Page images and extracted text
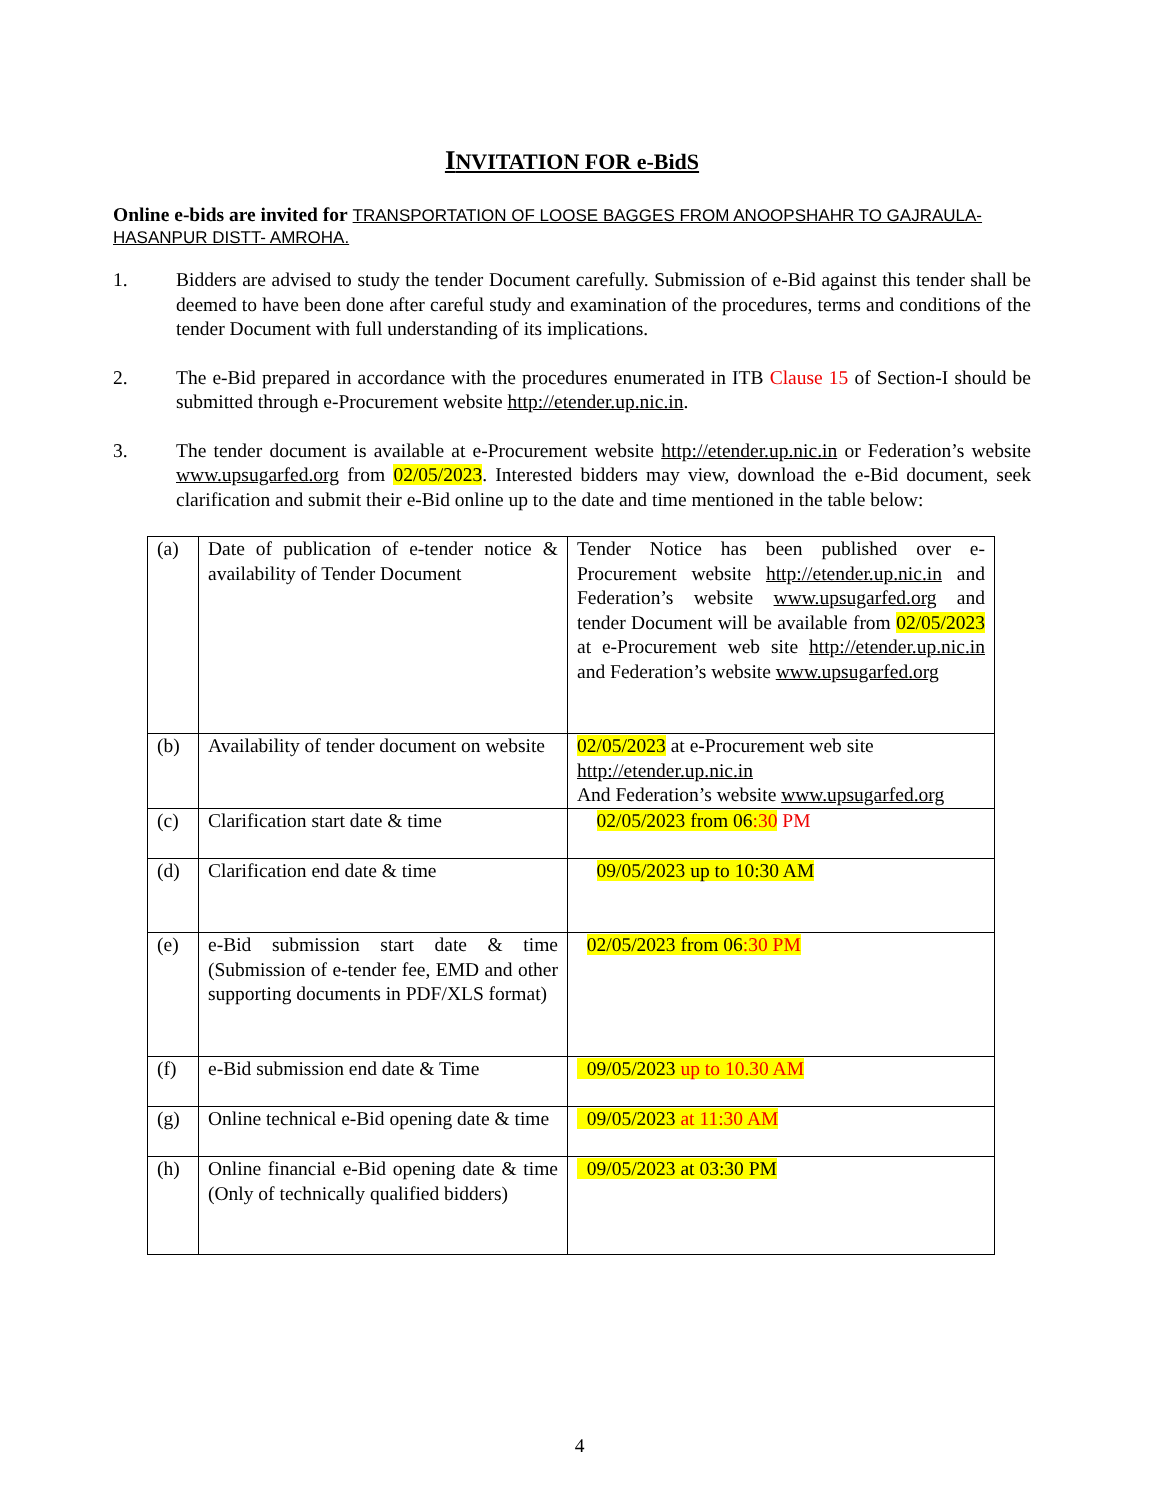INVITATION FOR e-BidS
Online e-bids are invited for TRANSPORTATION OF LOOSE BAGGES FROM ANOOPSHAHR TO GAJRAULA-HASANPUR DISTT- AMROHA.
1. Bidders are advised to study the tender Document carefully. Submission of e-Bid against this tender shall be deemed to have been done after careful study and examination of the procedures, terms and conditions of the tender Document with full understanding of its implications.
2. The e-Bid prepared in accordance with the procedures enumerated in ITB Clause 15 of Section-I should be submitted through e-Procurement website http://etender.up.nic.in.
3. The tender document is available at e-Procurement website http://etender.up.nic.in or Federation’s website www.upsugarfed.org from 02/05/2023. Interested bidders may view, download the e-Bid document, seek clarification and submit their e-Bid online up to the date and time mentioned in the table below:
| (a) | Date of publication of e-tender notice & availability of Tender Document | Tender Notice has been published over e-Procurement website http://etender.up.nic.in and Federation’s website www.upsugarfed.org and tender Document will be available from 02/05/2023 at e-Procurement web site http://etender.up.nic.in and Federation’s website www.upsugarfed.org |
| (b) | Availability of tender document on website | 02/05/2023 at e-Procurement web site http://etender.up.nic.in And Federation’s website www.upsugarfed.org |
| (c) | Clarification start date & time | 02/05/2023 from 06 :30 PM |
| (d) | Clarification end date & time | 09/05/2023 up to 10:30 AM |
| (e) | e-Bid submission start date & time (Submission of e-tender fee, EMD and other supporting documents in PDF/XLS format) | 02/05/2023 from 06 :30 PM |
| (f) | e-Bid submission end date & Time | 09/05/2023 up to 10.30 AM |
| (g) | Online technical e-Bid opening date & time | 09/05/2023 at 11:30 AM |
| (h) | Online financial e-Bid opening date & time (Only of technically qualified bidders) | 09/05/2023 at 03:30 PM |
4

- What is required -
What is needed is an exact output of the records above, with every picture left out.

- Task response -
INVITATION FOR e-BidS
Online e-bids are invited for TRANSPORTATION OF LOOSE BAGGES FROM ANOOPSHAHR TO GAJRAULA-HASANPUR DISTT- AMROHA.
1. Bidders are advised to study the tender Document carefully. Submission of e-Bid against this tender shall be deemed to have been done after careful study and examination of the procedures, terms and conditions of the tender Document with full understanding of its implications.
2. The e-Bid prepared in accordance with the procedures enumerated in ITB Clause 15 of Section-I should be submitted through e-Procurement website http://etender.up.nic.in.
3. The tender document is available at e-Procurement website http://etender.up.nic.in or Federation’s website www.upsugarfed.org from 02/05/2023. Interested bidders may view, download the e-Bid document, seek clarification and submit their e-Bid online up to the date and time mentioned in the table below:
| (a) | Date of publication of e-tender notice & availability of Tender Document | Tender Notice has been published over e-Procurement website http://etender.up.nic.in and Federation’s website www.upsugarfed.org and tender Document will be available from 02/05/2023 at e-Procurement web site http://etender.up.nic.in and Federation’s website www.upsugarfed.org |
| (b) | Availability of tender document on website | 02/05/2023 at e-Procurement web site http://etender.up.nic.in And Federation’s website www.upsugarfed.org |
| (c) | Clarification start date & time | 02/05/2023 from 06 :30 PM |
| (d) | Clarification end date & time | 09/05/2023 up to 10:30 AM |
| (e) | e-Bid submission start date & time (Submission of e-tender fee, EMD and other supporting documents in PDF/XLS format) | 02/05/2023 from 06 :30 PM |
| (f) | e-Bid submission end date & Time | 09/05/2023 up to 10.30 AM |
| (g) | Online technical e-Bid opening date & time | 09/05/2023 at 11:30 AM |
| (h) | Online financial e-Bid opening date & time (Only of technically qualified bidders) | 09/05/2023 at 03:30 PM |
4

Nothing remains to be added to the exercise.